In 2003, scientists and researchers officially completed the Human Genome Project, a groundbreaking accomplishment to sequence, or map and identify, all of the genes of an entire human genome. The endeavor began in 1990, cost nearly $3 billion, and involved an unprecedented global collaborative effort.

Unlike the “first generation” sequencing technology originally developed in the 1970’s that formed the basis for mapping the first human genome, DNA sequencing has never been as easy or straightforward as it is now. Following advances in high throughput technology and parallel analysis, modern sequencing can allow for an entire human genome to be sequenced in a matter of days. This is referred to as “next-generation” sequencing (next-gen sequencing or NGS) to differentiate it from its predecessor, and can be applied to sequencing an entire genome as described above, or targeting and sequencing selected regions of interest using PCR.

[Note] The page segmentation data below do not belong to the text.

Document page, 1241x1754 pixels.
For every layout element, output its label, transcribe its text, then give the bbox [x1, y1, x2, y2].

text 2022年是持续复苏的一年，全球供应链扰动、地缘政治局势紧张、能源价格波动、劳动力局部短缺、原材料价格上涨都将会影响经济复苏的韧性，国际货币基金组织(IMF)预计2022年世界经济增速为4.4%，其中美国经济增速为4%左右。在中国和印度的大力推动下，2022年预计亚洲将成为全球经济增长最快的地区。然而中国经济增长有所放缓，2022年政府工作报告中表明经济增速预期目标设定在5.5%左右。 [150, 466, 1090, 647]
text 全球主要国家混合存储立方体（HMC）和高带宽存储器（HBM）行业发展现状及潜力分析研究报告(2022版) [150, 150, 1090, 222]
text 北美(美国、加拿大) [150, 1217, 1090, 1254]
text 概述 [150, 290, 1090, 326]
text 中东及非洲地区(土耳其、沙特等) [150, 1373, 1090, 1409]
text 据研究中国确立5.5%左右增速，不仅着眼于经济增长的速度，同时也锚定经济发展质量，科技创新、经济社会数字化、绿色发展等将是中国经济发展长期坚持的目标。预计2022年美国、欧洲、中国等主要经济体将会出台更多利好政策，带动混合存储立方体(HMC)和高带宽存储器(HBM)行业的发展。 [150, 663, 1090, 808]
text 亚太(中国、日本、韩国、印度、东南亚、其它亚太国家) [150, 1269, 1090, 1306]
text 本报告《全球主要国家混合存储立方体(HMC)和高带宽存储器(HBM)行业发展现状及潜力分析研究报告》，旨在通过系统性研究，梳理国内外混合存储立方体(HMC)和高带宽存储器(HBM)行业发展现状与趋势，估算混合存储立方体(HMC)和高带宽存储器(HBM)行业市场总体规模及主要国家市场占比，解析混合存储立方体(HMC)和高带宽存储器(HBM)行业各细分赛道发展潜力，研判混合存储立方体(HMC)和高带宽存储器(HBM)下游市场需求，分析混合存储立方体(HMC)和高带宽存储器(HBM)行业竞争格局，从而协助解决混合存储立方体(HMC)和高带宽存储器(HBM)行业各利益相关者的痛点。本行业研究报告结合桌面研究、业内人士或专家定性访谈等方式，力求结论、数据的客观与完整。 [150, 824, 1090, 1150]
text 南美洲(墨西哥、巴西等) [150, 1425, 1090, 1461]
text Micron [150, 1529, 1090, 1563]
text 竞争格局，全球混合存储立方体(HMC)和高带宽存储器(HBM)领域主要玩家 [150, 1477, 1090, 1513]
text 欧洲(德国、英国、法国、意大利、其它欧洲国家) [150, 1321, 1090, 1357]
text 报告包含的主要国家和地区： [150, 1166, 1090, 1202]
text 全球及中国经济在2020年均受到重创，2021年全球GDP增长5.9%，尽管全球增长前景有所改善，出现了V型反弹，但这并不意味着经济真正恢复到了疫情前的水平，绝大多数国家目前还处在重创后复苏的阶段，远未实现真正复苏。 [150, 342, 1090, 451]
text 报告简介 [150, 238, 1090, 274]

Today, NGS is used by researchers to study a broad spectrum of genetic mutations that might be associated with diseases, or to identify which sequences of a gene that will respond better to certain therapeutics, including cancer genome and individual cancer sequencing to enable more precise diagnoses and personalized treatment.

Co-Diagnostics researchers have been applying the CoPrimer platform technology to NGS by developing a single-step targeted NGS process. Their results have demonstrated that the multiplexing properties of CoPrimers have the potential to dramatically reduce time and labor costs of NGS, allowing a library preparation step that would normally exceed 7 or 8 hours to be performed in as little as three hours. In an industry where higher throughput translates to lower costs, CoPrimers could be the key to NGS that is faster, simpler, and more affordable than ever before.